“I would not like to be in Green’s shoes,” said the landlord, with an uneasy movement.
I looked him closely in the face. It was the punishment of the man’s crime that seemed so fearful in his eyes; not the crime itself. Alas! how the corrupting traffic had debased him.
My words were so little relished by Slade, that he found some ready excuse to leave me. I saw little more of him during the day.
As evening began to fall, the gambler’s unsuccessful pursuers, one after another, found their way to the tavern, and by the time night had fairly closed in, the bar-room was crowded with excited and angry men, chafing over their disappointment, and loud in their threats of vengeance. That Green had made good his escape, was now the general belief; and the stronger this conviction became, the more steadily did the current of passion begin to set in a new direction. It had become known to every one that, besides Green and young Hammond, Judge Lyman and Slade were in the room engaged in playing cards. The merest suggestion as to the complicity of these two men with Green in ruining Hammond, and thus driving him mad, was enough to excite strong feelings against them; and now that the mob had been cheated out of its victim, its pent-up indignation sought eagerly some new channel.
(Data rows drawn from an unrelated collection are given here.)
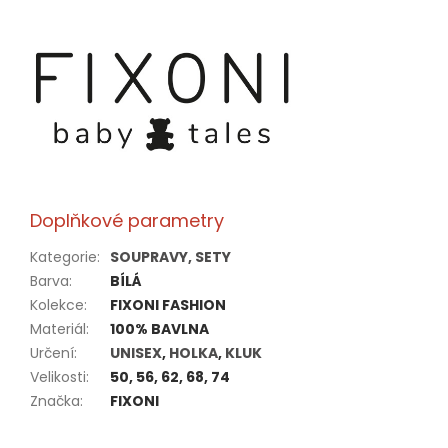
Doplňkové parametry
Kategorie
:
SOUPRAVY, SETY
Barva
:
BÍLÁ
Kolekce
:
FIXONI FASHION
Materiál
:
100% BAVLNA
Určení
:
UNISEX
,
HOLKA
,
KLUK
Velikosti
:
50, 56, 62, 68, 74
Značka
:
FIXONI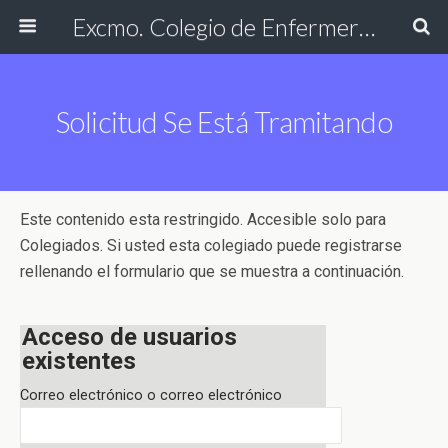
Excmo. Colegio de Enfermería de Cádiz
Solicitud Se Está Tramitando
Este contenido esta restringido. Accesible solo para
Colegiados. Si usted esta colegiado puede registrarse
rellenando el formulario que se muestra a continuación.
Acceso de usuarios
existentes
Correo electrónico o correo electrónico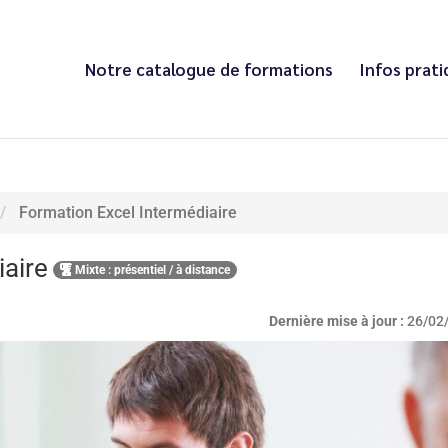
Notre catalogue de formations
Infos prat
Formation Excel Intermédiaire
iaire
Mixte : présentiel / à distance
Dernière mise à jour :
26/02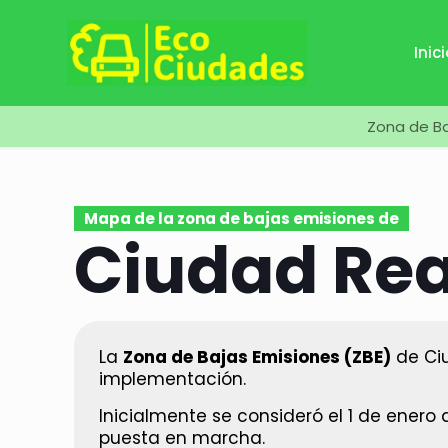
Inic
Zona de Ba
Mapa de la zona de bajas emisiones de
Ciudad Rea
La
Zona de Bajas Emisiones (ZBE)
de Ci
implementación.
Inicialmente se consideró el 1 de enero
puesta en marcha.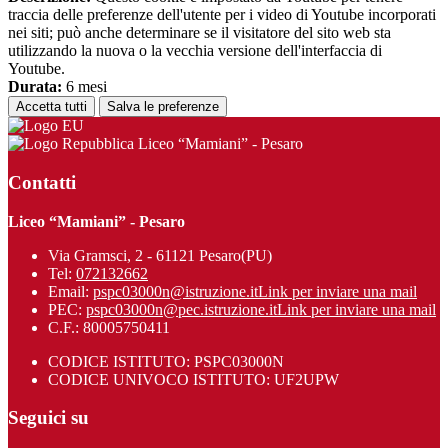
traccia delle preferenze dell'utente per i video di Youtube incorporati
nei siti; può anche determinare se il visitatore del sito web sta
utilizzando la nuova o la vecchia versione dell'interfaccia di
Youtube.
Durata:
6 mesi
Accetta tutti
Salva le preferenze
Liceo “Mamiani” - Pesaro
Contatti
Liceo “Mamiani” - Pesaro
Via Gramsci, 2 - 61121 Pesaro(PU)
Tel:
072132662
Email:
pspc03000n@istruzione.it
Link per inviare una mail
PEC:
pspc03000n@pec.istruzione.it
Link per inviare una mail
C.F.: 80005750411
CODICE ISTITUTO: PSPC03000N
CODICE UNIVOCO ISTITUTO: UF2UPW
Seguici su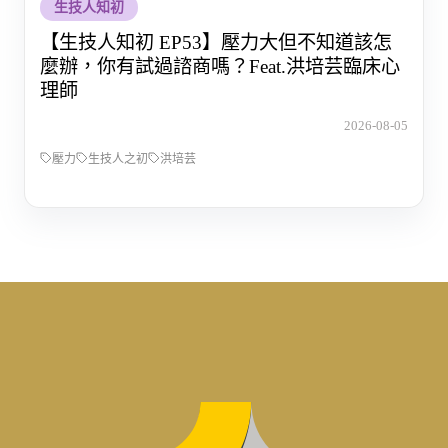
生技人知初
【生技人知初 EP53】壓力大但不知道該怎
麼辦，你有試過諮商嗎？Feat.洪培芸臨床心
理師
2026-08-05
壓力
生技人之初
洪培芸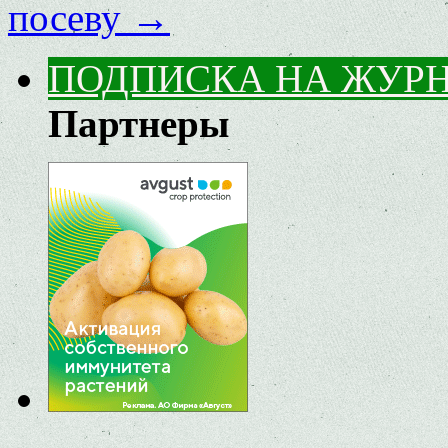
посеву
→
ПОДПИСКА НА ЖУР
Партнеры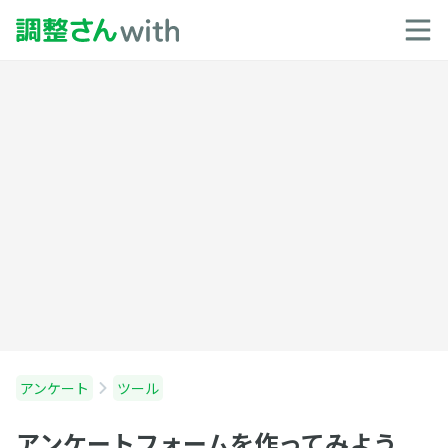
アンケート
ツール
アンケートフォームを作ってみよう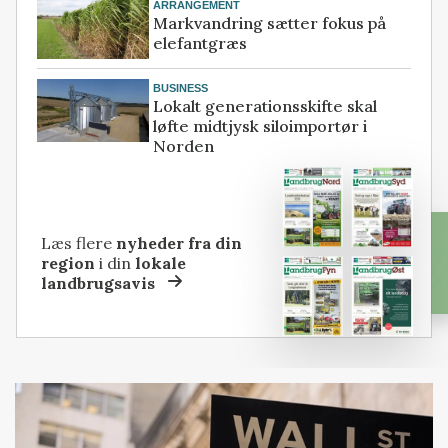
ARRANGEMENT
Markvandring sætter fokus på
elefantgræs
BUSINESS
Lokalt generationsskifte skal
løfte midtjysk siloimportør i
Norden
Læs flere
nyheder fra din
region
i din
lokale
landbrugsavis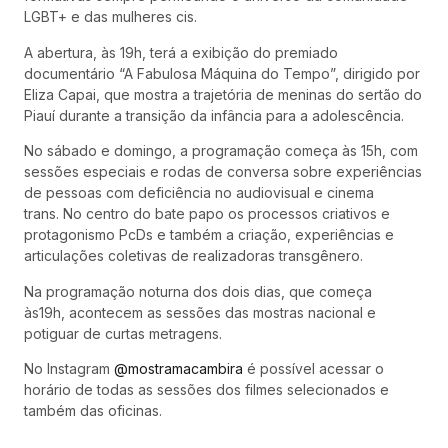
LGBT+ e das mulheres cis.
A abertura, às 19h, terá a exibição do premiado
documentário “A Fabulosa Máquina do Tempo”, dirigido por
Eliza Capai, que mostra a trajetória de meninas do sertão do
Piauí durante a transição da infância para a adolescência.
No sábado e domingo, a programação começa às 15h, com
sessões especiais e rodas de conversa sobre experiências
de pessoas com deficiência no audiovisual e cinema
trans. No centro do bate papo os processos criativos e
protagonismo PcDs e também a criação, experiências e
articulações coletivas de realizadoras transgênero.
Na programação noturna dos dois dias, que começa
às19h, acontecem as sessões das mostras nacional e
potiguar de curtas metragens.
No Instagram
@mostramacambira
é possível acessar o
horário de todas as sessões dos filmes selecionados e
também das oficinas.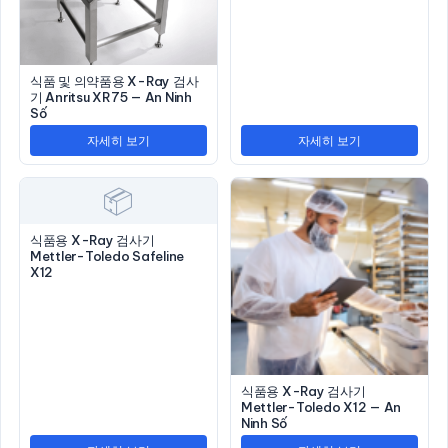
식품 및 의약품용 X-Ray 검사
기 Anritsu XR75 — An Ninh
Số
자세히 보기
자세히 보기
📦
식품용 X-Ray 검사기
Mettler-Toledo Safeline
X12
식품용 X-Ray 검사기
Mettler-Toledo X12 — An
Ninh Số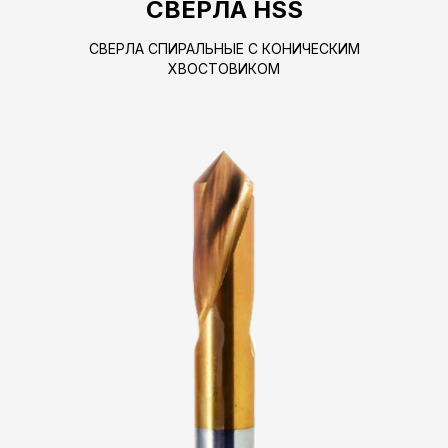
СВЕРЛА HSS
СВЕРЛА СПИРАЛЬНЫЕ С КОНИЧЕСКИМ
ХВОСТОВИКОМ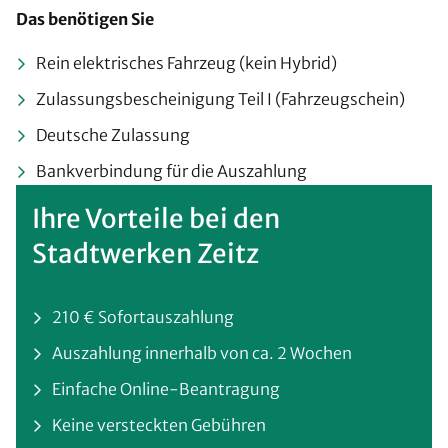
Das benötigen Sie
Rein elektrisches Fahrzeug (kein Hybrid)
Zulassungsbescheinigung Teil I (Fahrzeugschein)
Deutsche Zulassung
Bankverbindung für die Auszahlung
Ihre Vorteile bei den
Stadtwerken Zeitz
210 € Sofortauszahlung
Auszahlung innerhalb von ca. 2 Wochen
Einfache Online-Beantragung
Keine versteckten Gebühren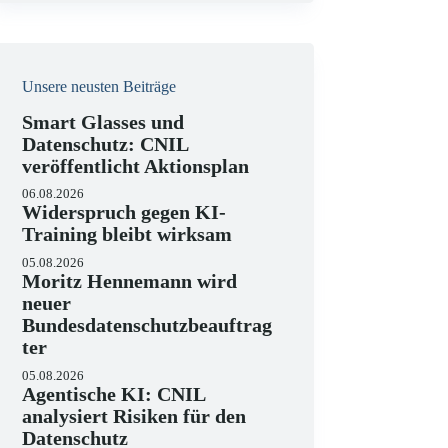
i
s
Unsere neusten Beiträge
Smart Glasses und
Datenschutz: CNIL
veröffentlicht Aktionsplan
06.08.2026
Widerspruch gegen KI-
Training bleibt wirksam
05.08.2026
Moritz Hennemann wird
neuer
Bundesdatenschutzbeauftrag
ter
05.08.2026
Agentische KI: CNIL
analysiert Risiken für den
Datenschutz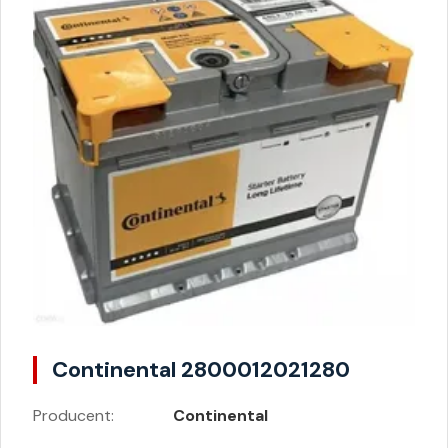
Continental 2800012021280
Producent:
Continental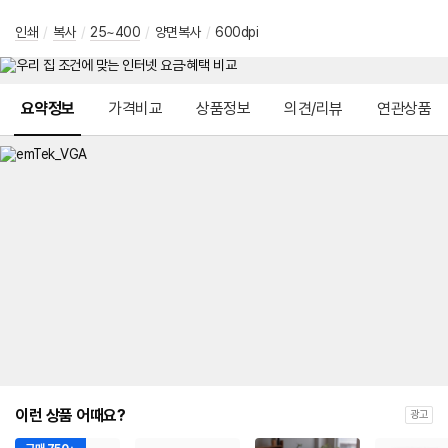
인쇄
/
복사
/
25~400
/
양면복사
/
600dpi
메뉴 네비게이션
요약정보
가격비교
상품정보
의견/리뷰
연관상품
이런 상품 어때요?
광고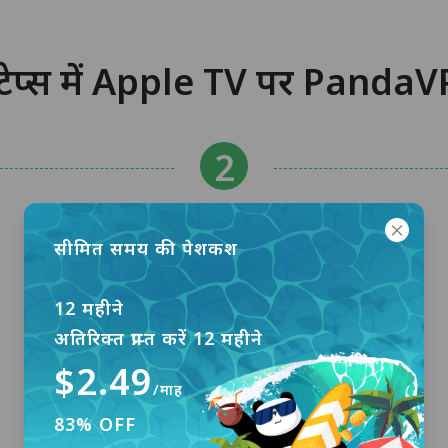
ेप्स में Apple TV पर PandaVP
सीमित समय की पेशकश
12 महीने
अतिरिक्त प्राप्त करें 12 महीने
$2.49
/माह
83% OFF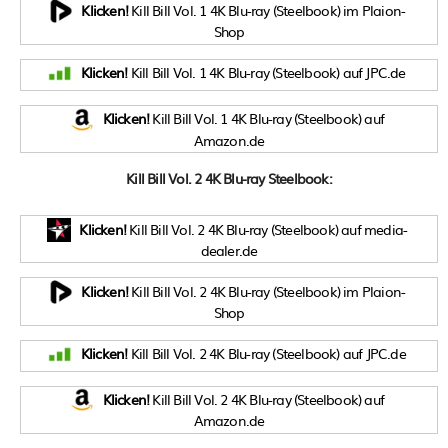
Klicken!
Kill Bill Vol. 1 4K Blu-ray (Steelbook) im Plaion-
Shop
Klicken!
Kill Bill Vol. 1 4K Blu-ray (Steelbook) auf JPC.de
Klicken!
Kill Bill Vol. 1 4K Blu-ray (Steelbook) auf
Amazon.de
Kill Bill Vol. 2 4K Blu-ray Steelbook:
Klicken!
Kill Bill Vol. 2 4K Blu-ray (Steelbook) auf media-
dealer.de
Klicken!
Kill Bill Vol. 2 4K Blu-ray (Steelbook) im Plaion-
Shop
Klicken!
Kill Bill Vol. 2 4K Blu-ray (Steelbook) auf JPC.de
Klicken!
Kill Bill Vol. 2 4K Blu-ray (Steelbook) auf
Amazon.de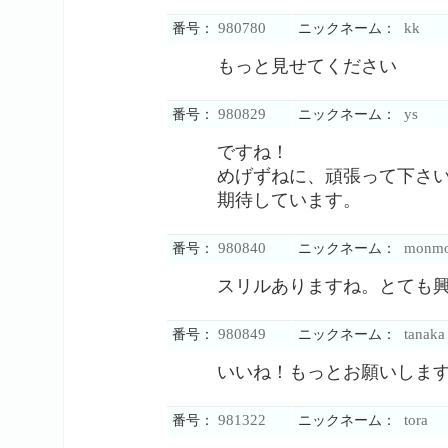
980780
kk
番号：
ニックネーム：
もっと見せてください
980829
ys
番号：
ニックネーム：
ですね！
めげずねに、頑張って下さ
期待しています。
980840
monm
番号：
ニックネーム：
スリルありますね。とても
980849
tanaka
番号：
ニックネーム：
いいね！もっとお願いしま
981322
tora
番号：
ニックネーム：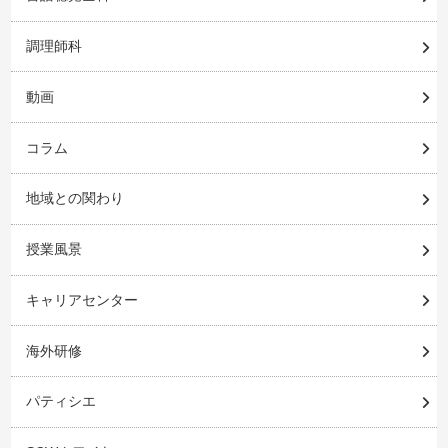
調理師科
動画
コラム
地域との関わり
授業風景
キャリアセンター
海外研修
パティシエ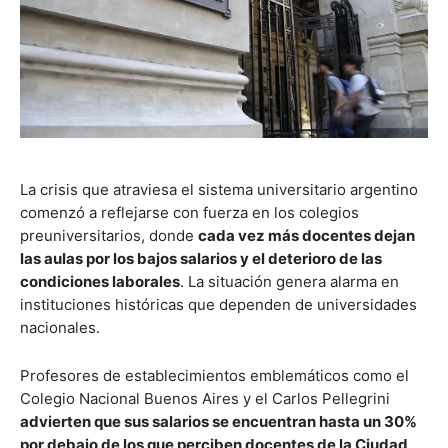
La crisis que atraviesa el sistema universitario argentino
comenzó a reflejarse con fuerza en los colegios
preuniversitarios, donde
cada vez más docentes dejan
las aulas por los bajos salarios y el deterioro de las
condiciones laborales
. La situación genera alarma en
instituciones históricas que dependen de universidades
nacionales.
Profesores de establecimientos emblemáticos como el
Colegio Nacional Buenos Aires y el Carlos Pellegrini
advierten que sus salarios se encuentran hasta un 30%
por debajo de los que perciben docentes de la Ciudad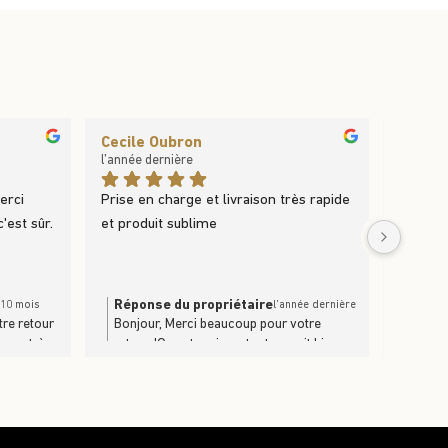
Cecile Oubron
Stépha
l’année dernière
l’année 
erci 
Prise en charge et livraison très rapide 
'est sûr.
et produit sublime
Réponse du propriétaire
Répon
a 10 mois
l’année dernière
tre retour
Bonjour, Merci beaucoup pour votre
L'équi
uveau très
retour !On est ravi que tout se soit bien
pour v
r
passé et que le produit vous plaise autant
!À très vite pour une prochaine
commande !L' équipe du Trufficulteur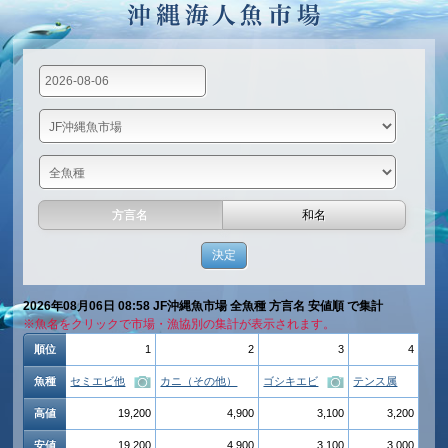
方言名
和名
2026年08月06日 08:58 JF沖縄魚市場 全魚種 方言名 安値順 で集計
※魚名をクリックで市場・漁協別の集計が表示されます。
順位
1
2
3
4
魚種
セミエビ他
カニ（その他）
ゴシキエビ
テンス属
高値
19,200
4,900
3,100
3,200
安値
19,200
4,900
3,100
3,000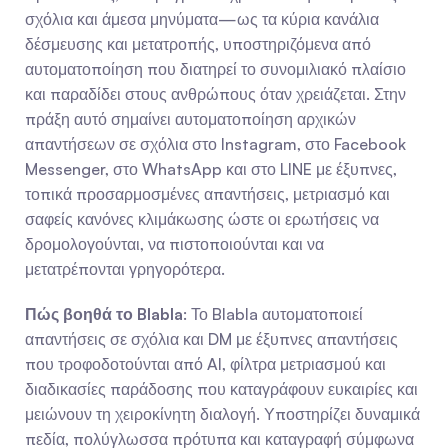
σχόλια και άμεσα μηνύματα—ως τα κύρια κανάλια 
δέσμευσης και μετατροπής, υποστηριζόμενα από 
αυτοματοποίηση που διατηρεί το συνομιλιακό πλαίσιο 
και παραδίδει στους ανθρώπους όταν χρειάζεται. Στην 
πράξη αυτό σημαίνει αυτοματοποίηση αρχικών 
απαντήσεων σε σχόλια στο Instagram, στο Facebook 
Messenger, στο WhatsApp και στο LINE με έξυπνες, 
τοπικά προσαρμοσμένες απαντήσεις, μετριασμό και 
σαφείς κανόνες κλιμάκωσης ώστε οι ερωτήσεις να 
δρομολογούνται, να πιστοποιούνται και να 
μετατρέπονται γρηγορότερα.
Πώς βοηθά το Blabla
: Το Blabla αυτοματοποιεί 
απαντήσεις σε σχόλια και DM με έξυπνες απαντήσεις 
που τροφοδοτούνται από AI, φίλτρα μετριασμού και 
διαδικασίες παράδοσης που καταγράφουν ευκαιρίες και 
μειώνουν τη χειροκίνητη διαλογή. Υποστηρίζει δυναμικά 
πεδία, πολύγλωσσα πρότυπα και καταγραφή σύμφωνα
“Where’s Slade?” some one asked, in a loud voice, from the centre of the crowded bar-room. “Why does he keep himself out of sight?”
“Yes; where’s the landlord?” half a dozen voices responded.
“Did he go on the hunt?” some one inquired.
“No!” “No!” “No!” ran around the room. “Not he.”
“And yet, the murder was committed in his own house, and before his own eyes!”
“Yes, before his own eyes!” repeated one and another, indignantly.
“Where’s Slade? Where’s the landlord? Has anybody seen him tonight? Matthew, where’s Simon Slade?”
From lip to lip passed these interrogations; while the crowd of men became agitated, and swayed to and fro.
“I don’t think he’s home,” answered the bar-keeper, in a hesitating manner, and with visible alarm.
“How long since he was here?”
“I haven’t seen him for a couple of hours.”
“That’s a lie!” was sharply said.
“Who says it’s a lie?” Matthew affected to be strongly indignant.
“I do!” And a rough, fierce-looking man confronted him.
“What right have you to say so?” asked Matthew, cooling off considerably.
“Because you lie!” said the man, boldly. “You’ve seen him within a less time than half an hour, and well you know it. Now, if you wish to keep yourself out of this trouble, answer truly. We are in no mood to deal with liars or equivocators. Where is Simon Slade?”
“I do not know,” replied Matthew, firmly.
“Is he in the house?”
“He may be, or he may not be. I am just as ignorant of his exact whereabouts as you are.”